Speaking of that, it’s these solo sections and instrumental breaks that really tie these jams together. Much of the “regular” song sections – intros, verses and choruses – are made up of rather standard Eric Peterson riffage – not much in the way of originality, but still plenty vicious. But the instrumental breaks often bring on a more complex musicianship, highlighted by some of Hoglan’s best work here and of course Skolnick’s fretboard acrobatics. Testament has long excelled at such techniques, but they really stand out on Dark Roots, leading one to believe that Skolnick had a larger role in the songwriting process this time (which it was reported he did). The result is that all of the songs are elevated even if some of the frameworks may be familiar. And when a song is already fresh, in the cases of the mega fun “Native Blood” or the brooding title track, this extra level of compositional prowess pushes the music over the top. Hell, “Throne Of Thorns” gets downright proggy in its multiple layers, coming damn close to being one of the only “epic” songs the band has ever penned.

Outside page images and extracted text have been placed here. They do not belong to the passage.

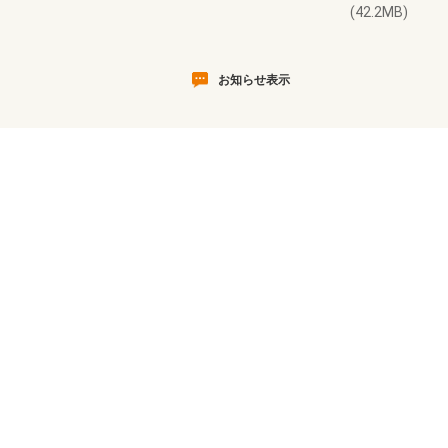
(42.2MB)
お知らせ表示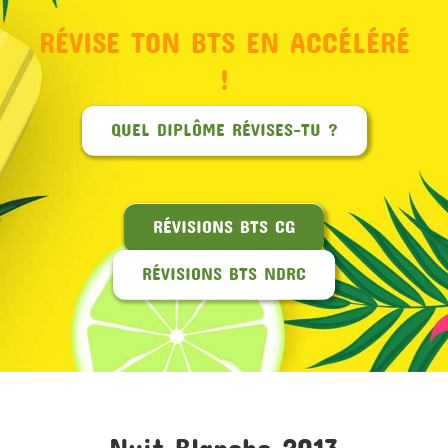
RÉVISE TON BTS EN ACCÉLÉRÉ
MON COMPTE
!
PANIER
QUEL DIPLÔME RÉVISES-TU ?
STUDORIA
RÉVISIONS BTS CG
RÉVISIONS BTS NDRC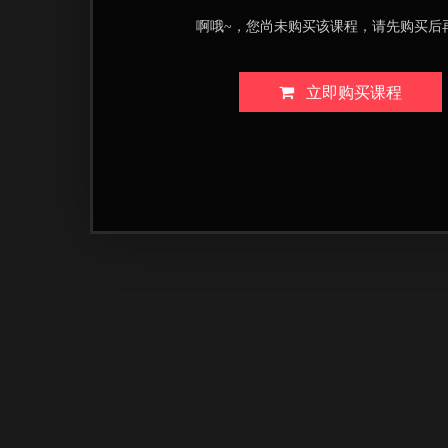
啊哦~，您尚未购买该课程，请先购买后
立即购买课程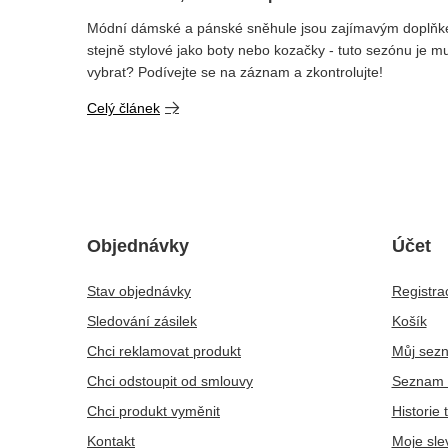
Módní dámské a pánské sněhule jsou zajímavým doplňkem
stejně stylové jako boty nebo kozačky - tuto sezónu je mu
vybrat? Podívejte se na záznam a zkontrolujte!
Celý článek
Objednávky
Účet
Stav objednávky
Registra
Sledování zásilek
Košík
Chci reklamovat produkt
Můj sez
Chci odstoupit od smlouvy
Seznam 
Chci produkt vyměnit
Historie 
Kontakt
Moje sle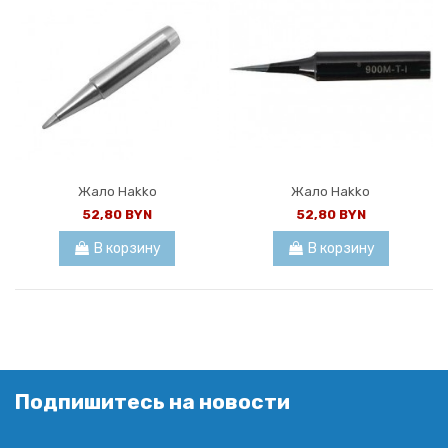
Жало Hakko
Жало Hakko
52,80 BYN
52,80 BYN
В корзину
В корзину
Подпишитесь на новости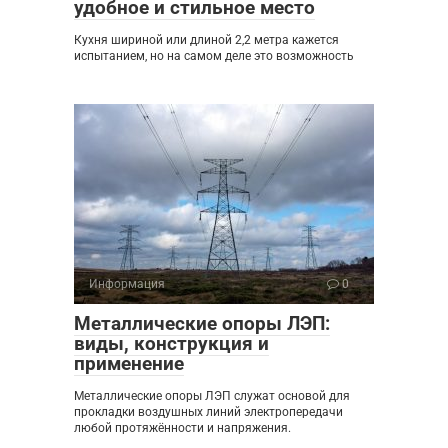
удобное и стильное место
Кухня шириной или длиной 2,2 метра кажется
испытанием, но на самом деле это возможность
Информация
0
Металлические опоры ЛЭП:
виды, конструкция и
применение
Металлические опоры ЛЭП служат основой для
прокладки воздушных линий электропередачи
любой протяжённости и напряжения.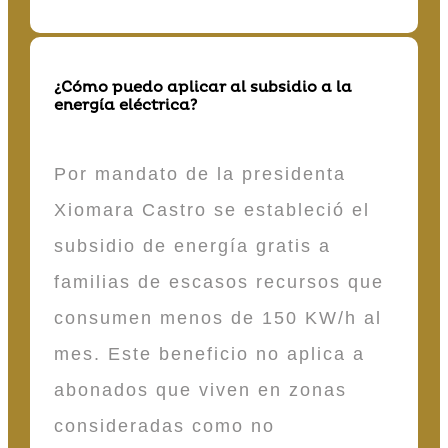
¿Cómo puedo aplicar al subsidio a la
energía eléctrica?
Por mandato de la presidenta
Xiomara Castro se estableció el
subsidio de energía gratis a
familias de escasos recursos que
consumen menos de 150 KW/h al
mes. Este beneficio no aplica a
abonados que viven en zonas
consideradas como no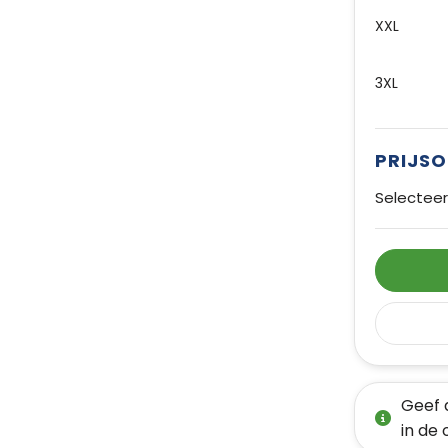
XXL
3XL
PRIJS
Selecteer
Geef 
in de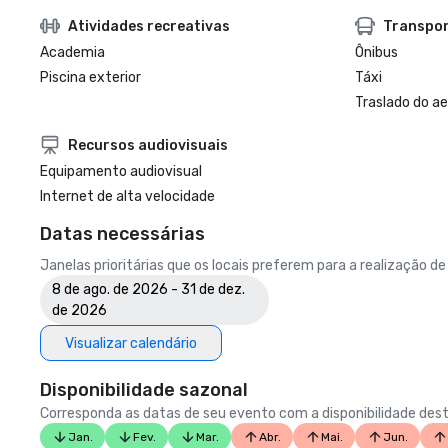
Atividades recreativas
Transpo
Academia
Ônibus
Piscina exterior
Táxi
Traslado do a
Recursos audiovisuais
Equipamento audiovisual
Internet de alta velocidade
Datas necessárias
Janelas prioritárias que os locais preferem para a realização d
8 de ago. de 2026 - 31 de dez.
de 2026
Visualizar calendário
Disponibilidade sazonal
Corresponda as datas de seu evento com a disponibilidade dest
Jan.
Fev.
Mar.
Abr.
Mai.
Jun.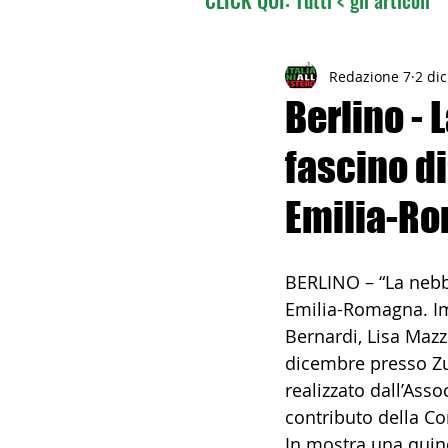
02 - TURISMO DELLE RADI
Redazione 7
2 di
Berlino - 
fascino di
04 - ITALIANI ALL'ESTERO
Emilia-R
06 - ITALIANI ALL'ESTERO 
BERLINO – “La nebbia
Emilia-Romagna. Im
08 - ITALIANI IN OCEANIA
Bernardi, Lisa Mazzi
dicembre presso Zunf
realizzato dall’Ass
11 - ITALIANI ALL'ESTERO
contributo della C
In mostra una quind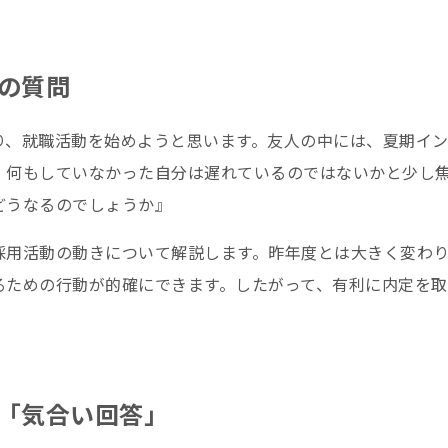
の質問
り、就職活動を始めようと思います。友人の中には、夏期イ
、何もしていなかった自分は遅れているのではないかと少し
どうなるのでしょうか』
採用活動の動きについて解説します。昨年度とは大きく変わ
るための行動が的確にできます。したがって、有利に内定を
「気合い回答」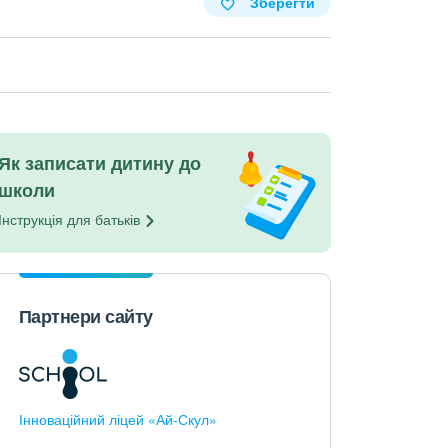
Зберегти
Як записати дитину до
школи
Інструкція для
батьків
Партнери сайту
Інноваційний ліцей «Ай-Скул»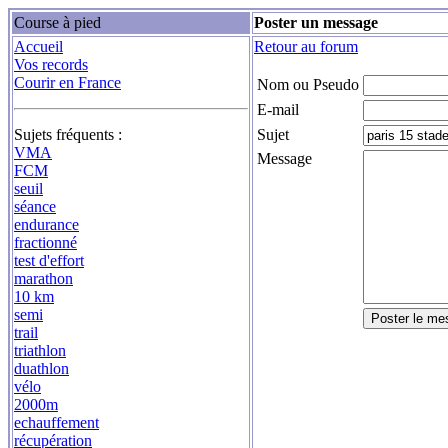
Course à pied
Poster un message
Accueil
Retour au forum
Vos records
Courir en France
Nom ou Pseudo
E-mail
Sujets fréquents :
Sujet
VMA
Message
FCM
seuil
séance
endurance
fractionné
test d'effort
marathon
10 km
semi
trail
triathlon
duathlon
vélo
2000m
echauffement
récupération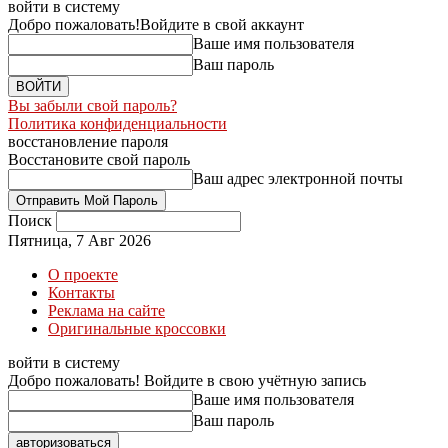
войти в систему
Добро пожаловать!
Войдите в свой аккаунт
Ваше имя пользователя
Ваш пароль
Вы забыли свой пароль?
Политика конфиденциальности
восстановление пароля
Восстановите свой пароль
Ваш адрес электронной почты
Поиск
Пятница, 7 Авг 2026
О проекте
Контакты
Реклама на сайте
Оригинальные кроссовки
войти в систему
Добро пожаловать! Войдите в свою учётную запись
Ваше имя пользователя
Ваш пароль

Dark Roots is also a deceptively efficient album, clocking in at over 50 minutes but seemingly passing by in half of that time. That could be because at any moment someone in the band is doing something awesome, or just a credit to the overall quality of the songs. It’s most likely the latter, but this wouldn’t come through as well without the former. The catchy chorus in “A Day In The Death” wouldn’t be as effective without Chuck’s voice; the soft verses of “Cold Embrace” wouldn’t work without Greg Christian’s moving bass line; and the ball-busting drive of closer “Last Stand For Independence” wouldn’t have a chance to take hold without Hoglan’s ride cymbal wonkery and general mastery of his craft. A great thrash metal record has something cool around every corner. Testament understood that in the 80s, the 90s, the aughties, and now in the whateverthefuckties this new decade will be referred to later on.
Overall, Dark Roots of Earth might not quite reach the new classic status of its predecessor, but it’s an untamed beast in its own right. Honestly, I could see Testament fans being divided on which one is actually better, a (ahem) testament to the band’s complete and total resurgence. The album is chock full of great new thrash songs, which is what the band enjoys playing and their fans enjoy hearing, and often makes a glorious dip into the past. So for Testament, and their few true peers (colleagues), getting old is not such a bitch, merely a new adventure and set of experiences through which to filter some continually excellent heavy metal music. The year of thrash continues, brought to you almost exclusively by the 45-and-older crowd.